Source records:
+++

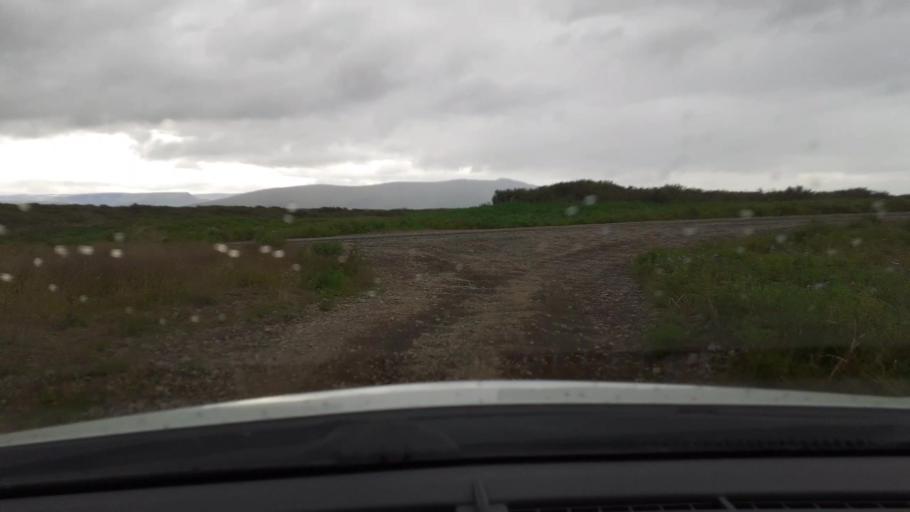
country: IS
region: West
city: Borgarnes
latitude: 64.4553
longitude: -21.9515
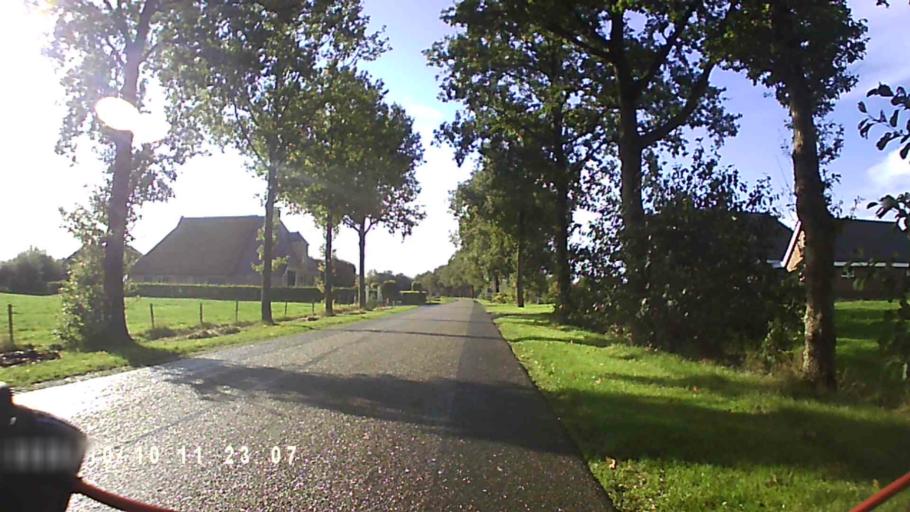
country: NL
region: Friesland
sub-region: Gemeente Smallingerland
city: Drachtstercompagnie
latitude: 53.0911
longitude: 6.1772
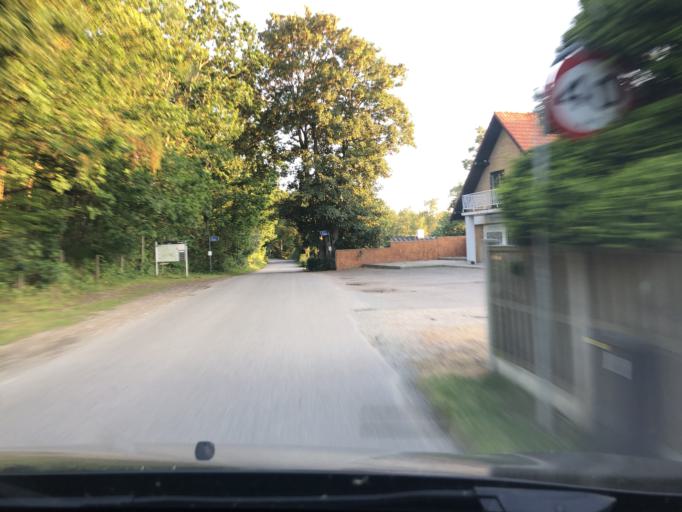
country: DK
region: South Denmark
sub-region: Vejle Kommune
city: Brejning
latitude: 55.6418
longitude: 9.7411
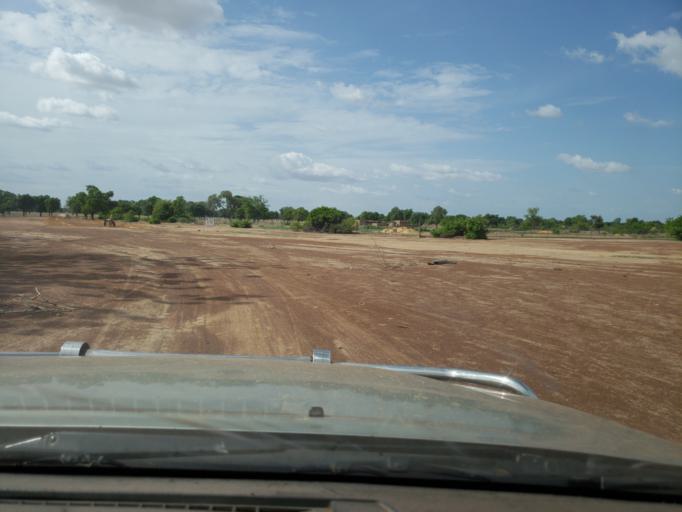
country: ML
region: Segou
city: Bla
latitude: 12.7880
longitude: -5.6047
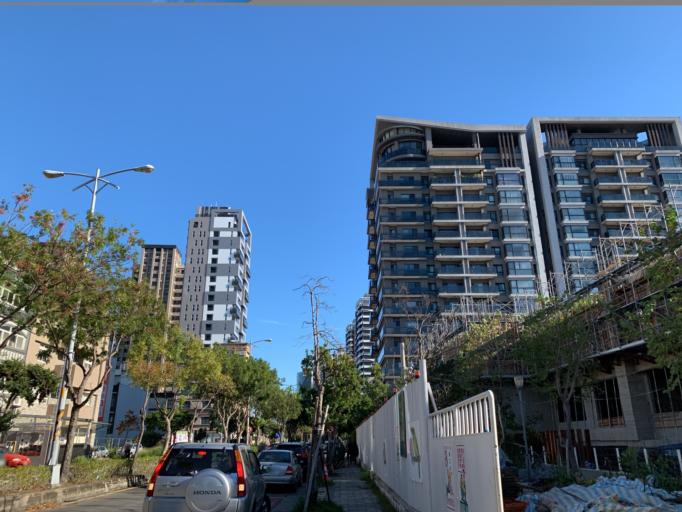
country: TW
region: Taiwan
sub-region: Hsinchu
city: Zhubei
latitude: 24.8113
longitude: 121.0313
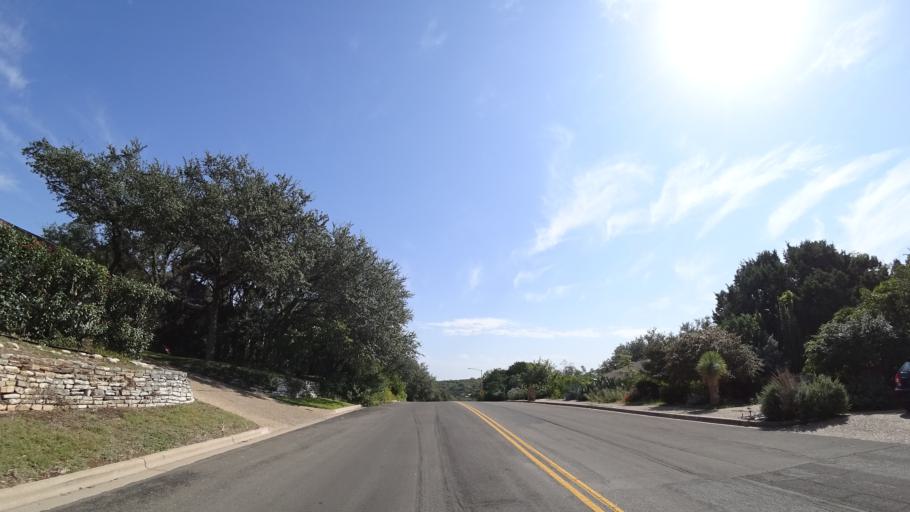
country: US
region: Texas
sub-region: Travis County
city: West Lake Hills
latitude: 30.3459
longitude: -97.7688
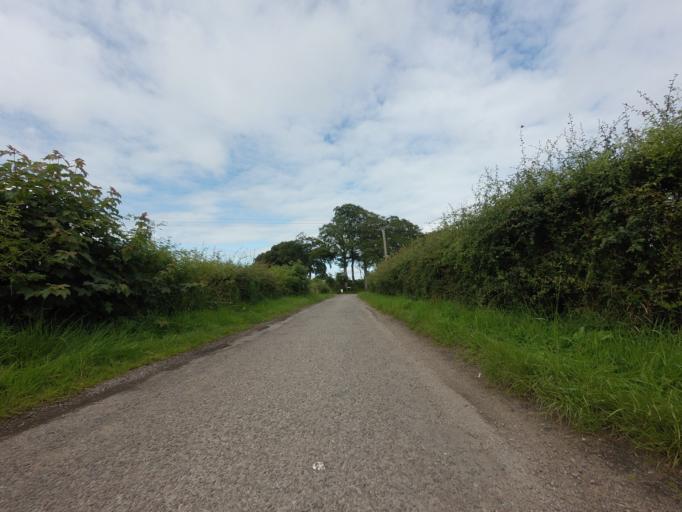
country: GB
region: Scotland
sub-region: Moray
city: Hopeman
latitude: 57.6703
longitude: -3.3960
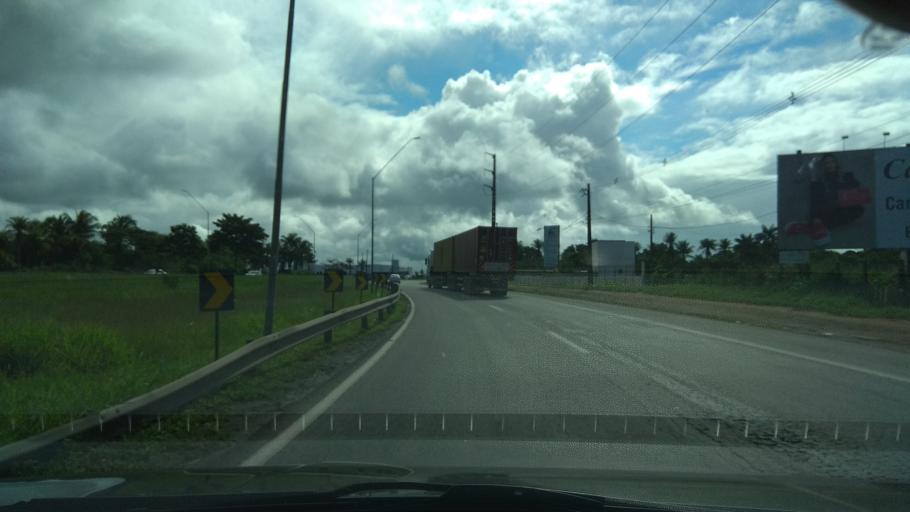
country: BR
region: Bahia
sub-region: Conceicao Do Jacuipe
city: Conceicao do Jacuipe
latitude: -12.3766
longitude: -38.8033
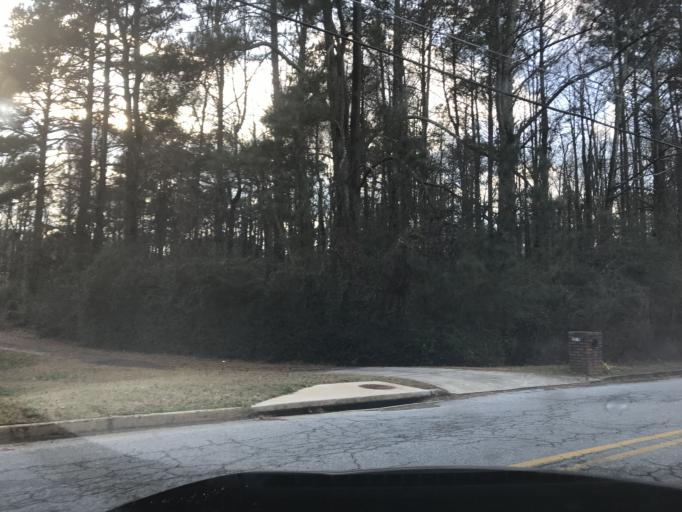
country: US
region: Georgia
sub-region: Fulton County
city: College Park
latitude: 33.6385
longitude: -84.4790
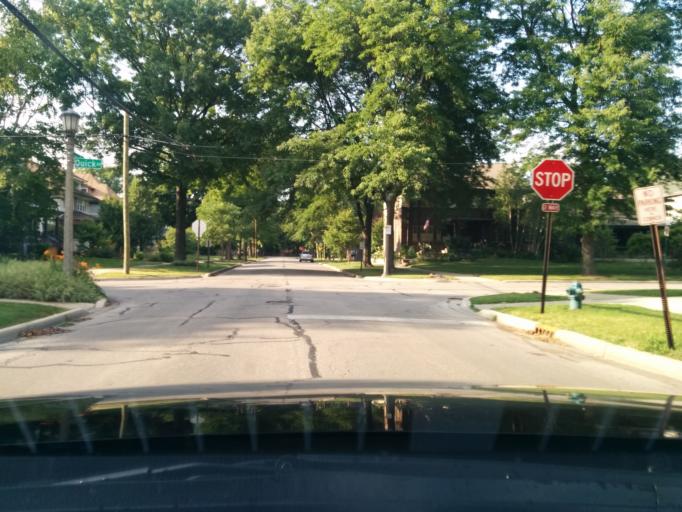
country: US
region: Illinois
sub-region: Cook County
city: River Forest
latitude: 41.8905
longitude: -87.8072
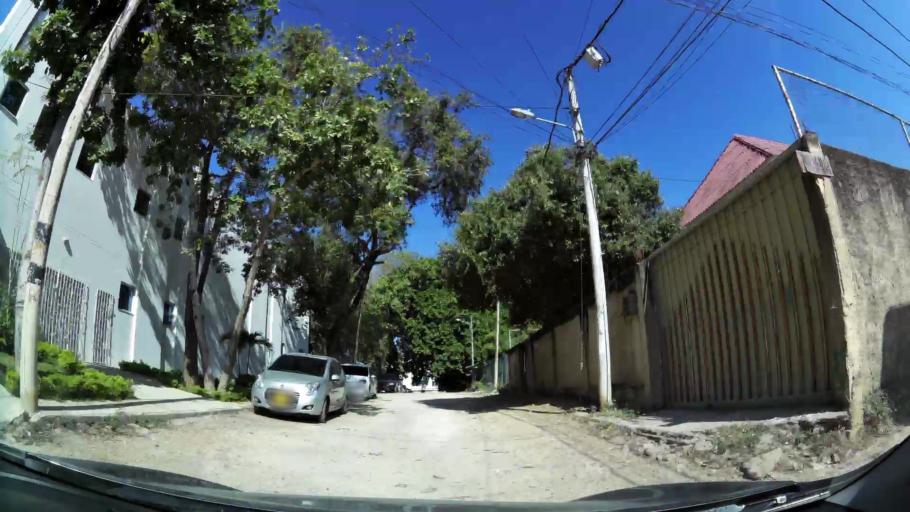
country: CO
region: Bolivar
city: Cartagena
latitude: 10.3937
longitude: -75.4753
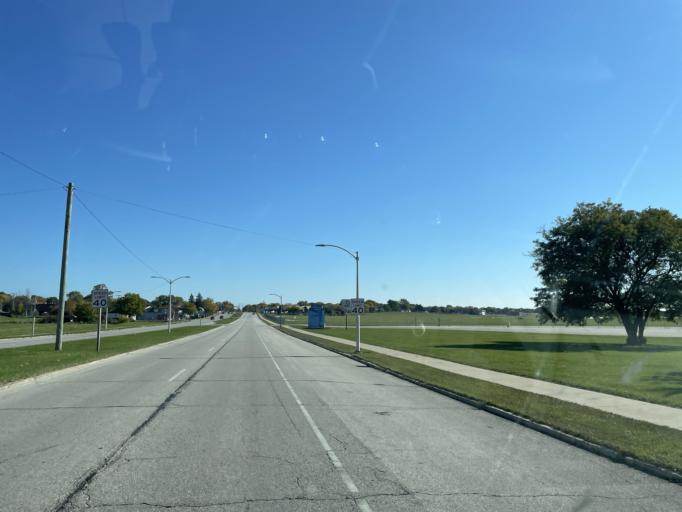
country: US
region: Wisconsin
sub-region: Waukesha County
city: Butler
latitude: 43.1165
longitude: -88.0310
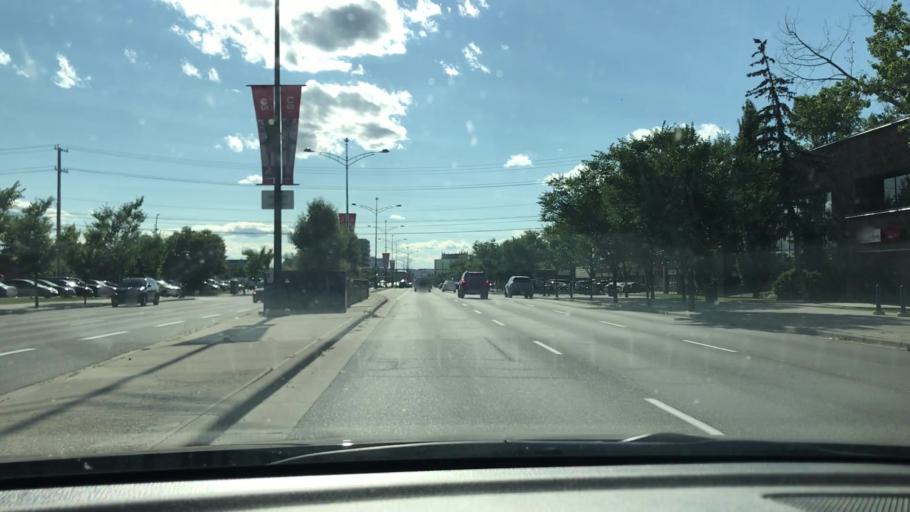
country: CA
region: Alberta
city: Calgary
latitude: 51.0670
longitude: -114.0520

+++

• [Objective]: Reproduce the data verbatim, starting at the beginning of the data and ending at the line that contains "country: GB", with both of those points included. Omit the pictures from your reproduction.

• [Exercise output]:
country: IS
region: West
city: Borgarnes
latitude: 64.4553
longitude: -21.9515
country: NL
region: Friesland
sub-region: Gemeente Smallingerland
city: Drachtstercompagnie
latitude: 53.0911
longitude: 6.1772
country: DK
region: South Denmark
sub-region: Vejle Kommune
city: Brejning
latitude: 55.6418
longitude: 9.7411
country: ML
region: Segou
city: Bla
latitude: 12.7880
longitude: -5.6047
country: TW
region: Taiwan
sub-region: Hsinchu
city: Zhubei
latitude: 24.8113
longitude: 121.0313
country: US
region: Texas
sub-region: Travis County
city: West Lake Hills
latitude: 30.3459
longitude: -97.7688
country: GB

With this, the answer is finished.